### STUDY MATERIAL ###

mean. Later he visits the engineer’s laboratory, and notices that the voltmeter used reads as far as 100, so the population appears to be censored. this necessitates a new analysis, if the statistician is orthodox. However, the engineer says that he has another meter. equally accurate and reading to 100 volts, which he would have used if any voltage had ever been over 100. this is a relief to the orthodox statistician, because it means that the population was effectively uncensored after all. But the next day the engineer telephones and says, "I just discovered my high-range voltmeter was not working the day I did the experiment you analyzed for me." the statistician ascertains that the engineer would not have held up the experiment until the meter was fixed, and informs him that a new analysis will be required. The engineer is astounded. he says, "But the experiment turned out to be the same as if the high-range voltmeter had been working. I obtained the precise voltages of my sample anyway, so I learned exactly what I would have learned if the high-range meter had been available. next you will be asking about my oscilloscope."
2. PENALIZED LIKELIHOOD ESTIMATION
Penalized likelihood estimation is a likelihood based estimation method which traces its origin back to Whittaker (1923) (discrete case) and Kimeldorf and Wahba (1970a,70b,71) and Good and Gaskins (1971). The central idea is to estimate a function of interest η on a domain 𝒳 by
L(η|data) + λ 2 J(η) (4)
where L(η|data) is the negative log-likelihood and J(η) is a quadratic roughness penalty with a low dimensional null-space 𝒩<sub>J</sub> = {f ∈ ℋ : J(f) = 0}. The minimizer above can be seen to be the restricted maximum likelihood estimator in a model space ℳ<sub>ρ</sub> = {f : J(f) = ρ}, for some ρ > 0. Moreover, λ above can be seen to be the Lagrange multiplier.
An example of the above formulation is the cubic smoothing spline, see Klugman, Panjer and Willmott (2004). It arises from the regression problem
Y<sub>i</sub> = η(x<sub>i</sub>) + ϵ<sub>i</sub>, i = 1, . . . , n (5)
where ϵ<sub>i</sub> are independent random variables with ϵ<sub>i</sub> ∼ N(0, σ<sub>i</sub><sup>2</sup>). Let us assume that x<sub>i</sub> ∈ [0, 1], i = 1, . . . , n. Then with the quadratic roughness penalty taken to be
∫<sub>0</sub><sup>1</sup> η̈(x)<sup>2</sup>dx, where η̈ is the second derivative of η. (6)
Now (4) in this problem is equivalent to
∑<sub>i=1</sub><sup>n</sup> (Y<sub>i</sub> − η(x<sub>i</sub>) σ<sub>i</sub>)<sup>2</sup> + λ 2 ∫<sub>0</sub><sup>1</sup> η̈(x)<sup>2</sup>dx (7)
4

###

**DIRECTIONS:**
Would you copy out exactly the lines above that start at the one containing "where L(η|data) is" and end at the one containing "Y<sub>i</sub> = η(x<sub>i</sub>)", inclusive?

**OUTPUT BELOW:**
where L(η|data) is the negative log-likelihood and J(η) is a quadratic roughness penalty with a low dimensional null-space 𝒩<sub>J</sub> = {f ∈ ℋ : J(f) = 0}. The minimizer above can be seen to be the restricted maximum likelihood estimator in a model space ℳ<sub>ρ</sub> = {f : J(f) = ρ}, for some ρ > 0. Moreover, λ above can be seen to be the Lagrange multiplier.
An example of the above formulation is the cubic smoothing spline, see Klugman, Panjer and Willmott (2004). It arises from the regression problem
Y<sub>i</sub> = η(x<sub>i</sub>) + ϵ<sub>i</sub>, i = 1, . . . , n (5)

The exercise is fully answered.